Several years ago, my 11-year-old son said to me, “Our family is always cutting each other down, then blowing it off as just joking around.”
His remark shocked me. Certainly there was a lot of joking around among my four sons. But I had always considered it to be a form of playful repartee. Often, I even participated.
In that moment, I recalled an incident where my 11-year-old’s older brother had referred to his new sneakers as spaceships because they were such a large size. When my 11-year-old objected, his older brother shot back, “I was only playing around with you. Can’t you take a little joking?” The hurt on my younger son’s face that day told me he didn’t consider the comment, and accompanying scowl, to be a lighthearted joke at all. It had made my younger son feel small.
I spent some time considering what my 11-year-old had said.
Do we really go too far with our joking? Or was he being overly sensitive? The dejected slump of his shoulders that day told me all I needed to know.
As a single mother, I was often too exhausted from working long hours in a factory to handle these incidents with the firmness and diligence necessary. I didn’t even recognize them as harmful. I grew up in a household where this kind of wrong behavior had not only been allowed but, unfortunately, often applauded. And because I had grown up seeing this kind of behavior as the norm, and practicing it myself, my children had adopted it as well.
My son’s remark about how we cut one another down in the guise of joking around was the wake-up call I needed. I wanted my sons to be genuinely nice to each other. Yet I wasn’t promoting that type of behavior in them. Nor was I setting an example.
Making Up for the Past
In order to change how my sons and I interacted with each other, I started by admitting the truth—to myself and my sons. These types of verbal interactions were wrong and hurtful.
To help set my kids on the right track, I proposed a little experiment. I had my sons write one thing each week that they liked about each of their three siblings.
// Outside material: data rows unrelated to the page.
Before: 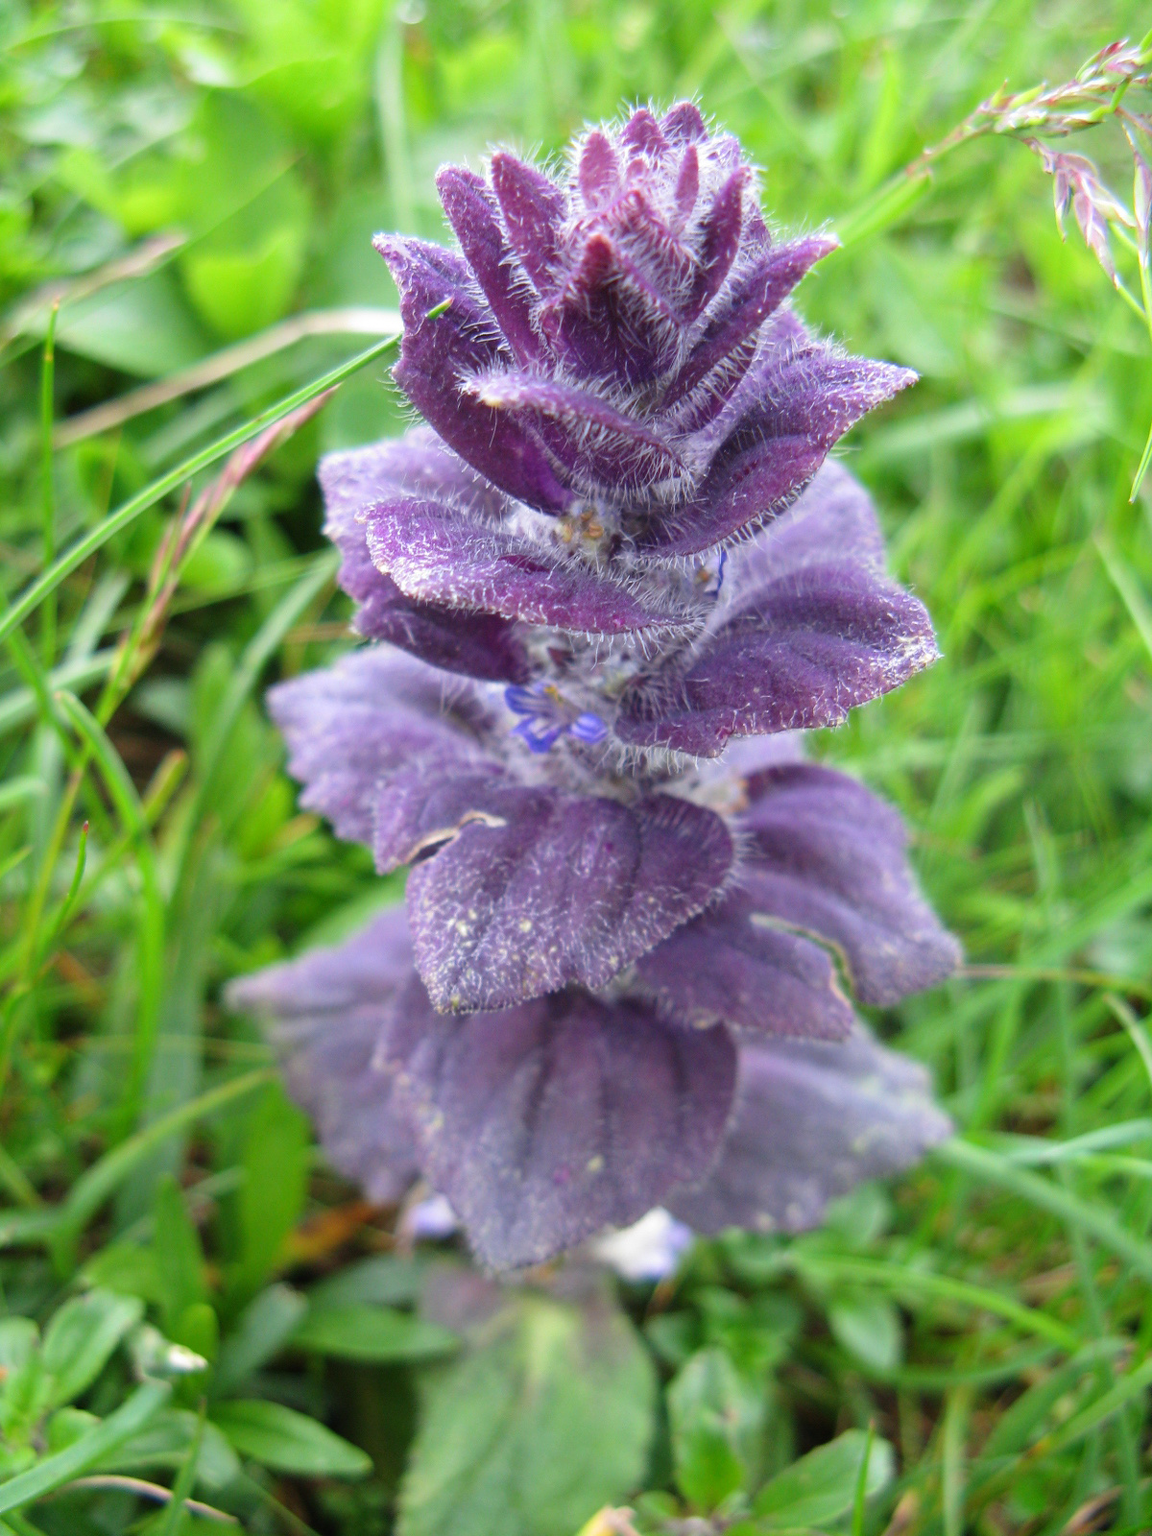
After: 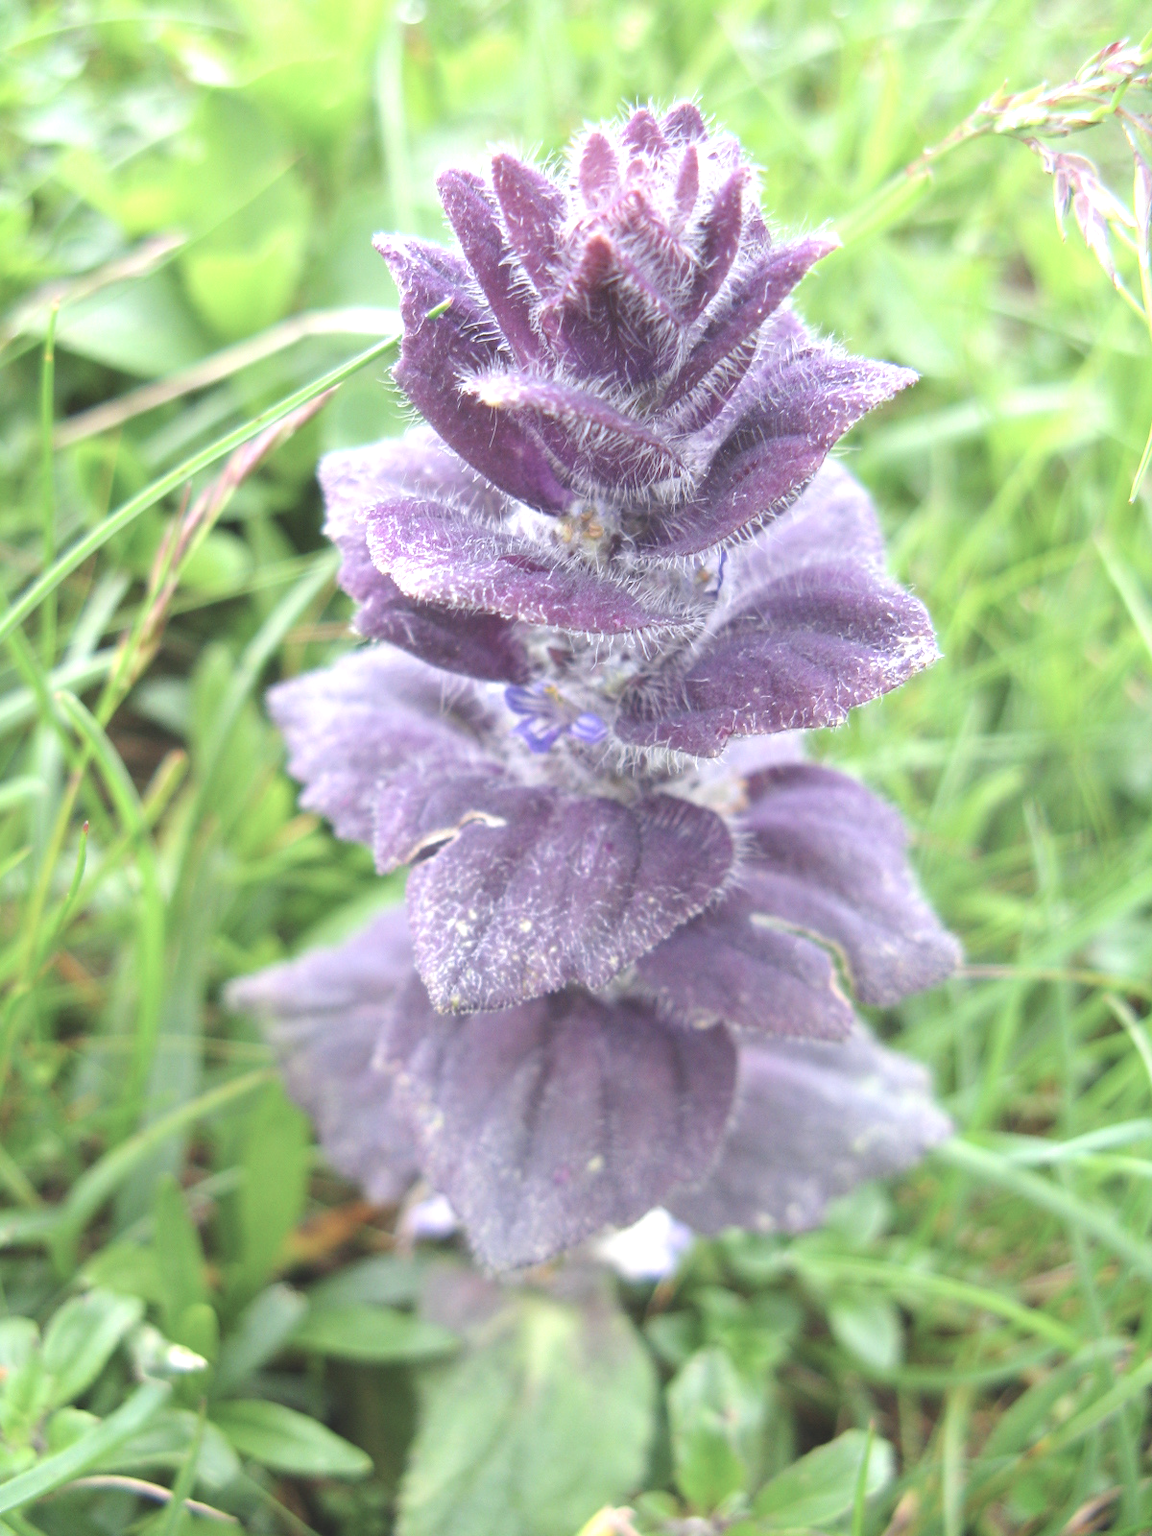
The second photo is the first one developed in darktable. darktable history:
exposure: black level correction 0, exposure 1.2 EV, compensate highlight preservation false
contrast brightness saturation: contrast -0.26, saturation -0.43
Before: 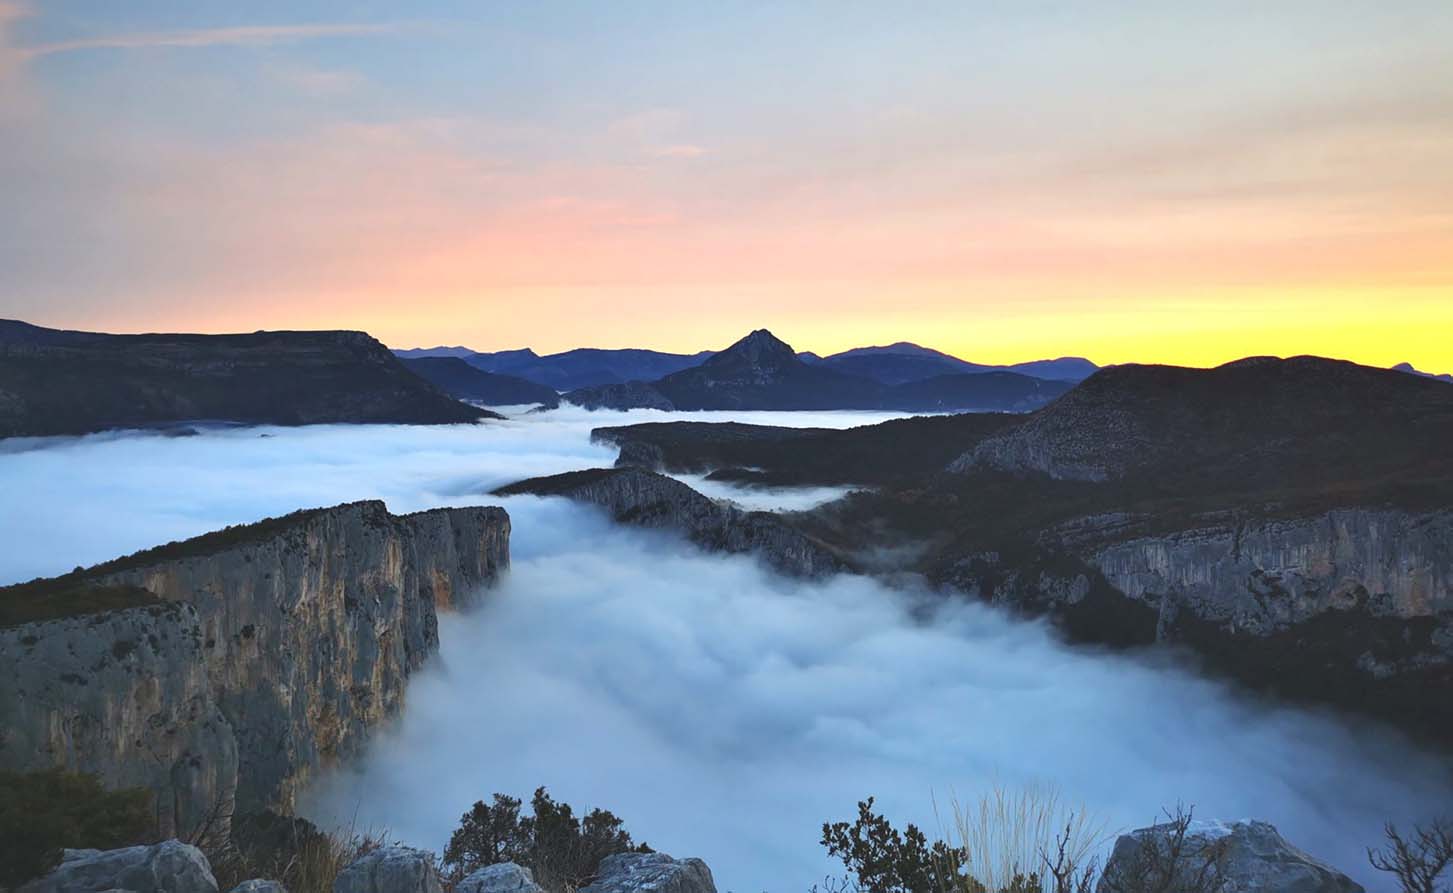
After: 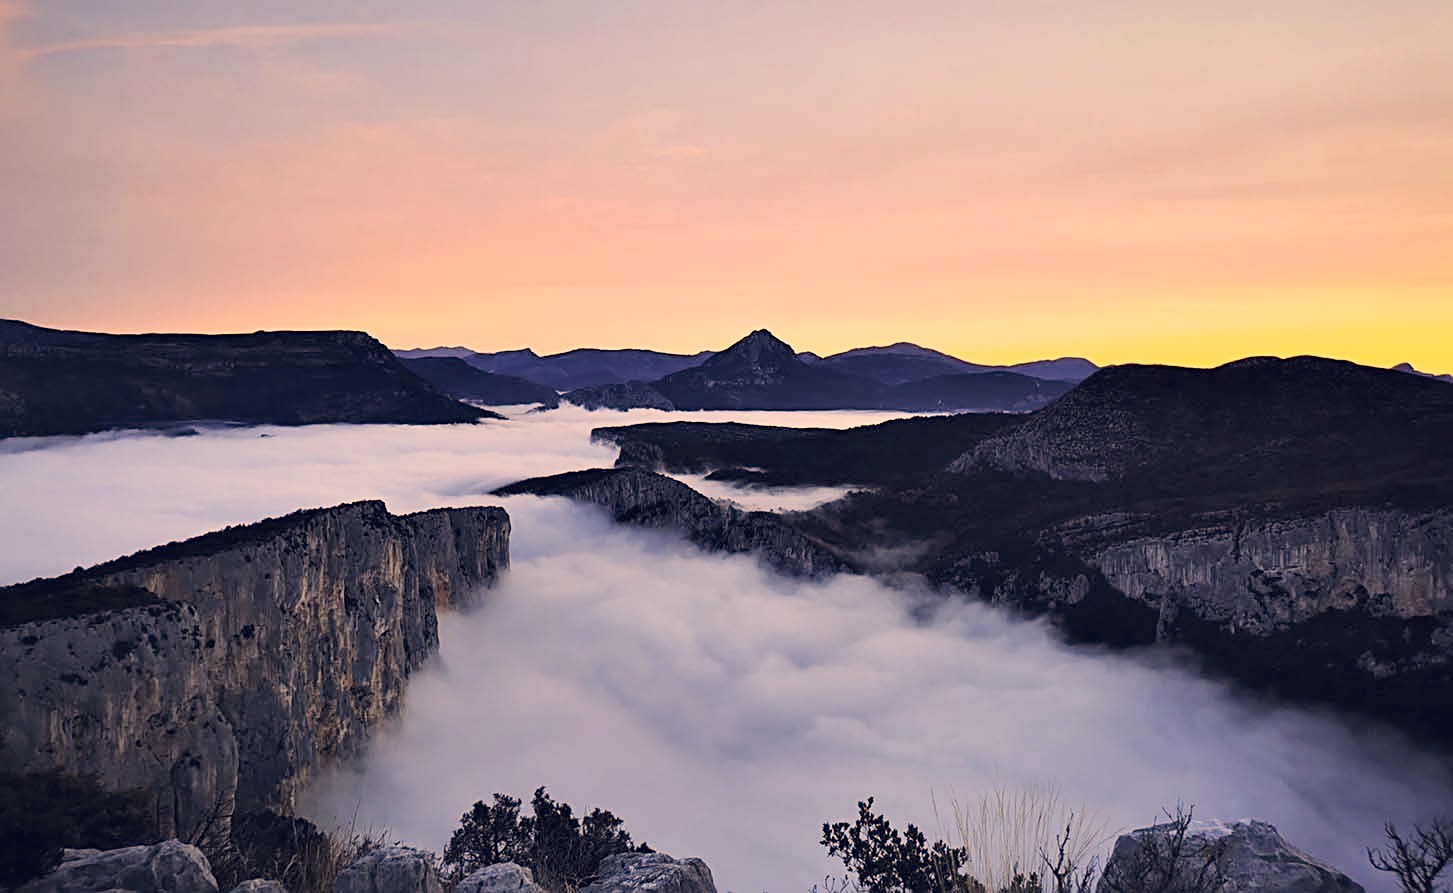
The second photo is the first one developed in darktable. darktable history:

Then I had the boys read their answers to each other. For example, one of my sons said he liked how his brother offered to help with his math. Another said he liked it when an older brother noticed when he was worried about something and asked what it was, then listened and offered advice as to a possible solution.
Most important to changing how my children treated each other, I began to modify my own behavior. I began adjusting my actions and consciously modeling how I wanted us to interact as a family. I no longer used tiredness as an excuse for not intervening when I saw hurtful comments being thrown out between my sons. In time, my sons began to take my cue.
That moment in the kitchen when my son pointed out that the remarks we made to each other were hurtful rather than funny was a turning point for my family. Change took time and we still slip up now and then. But as our bad communication habits began to change, we have learned better—and kinder— ways to communicate with each other.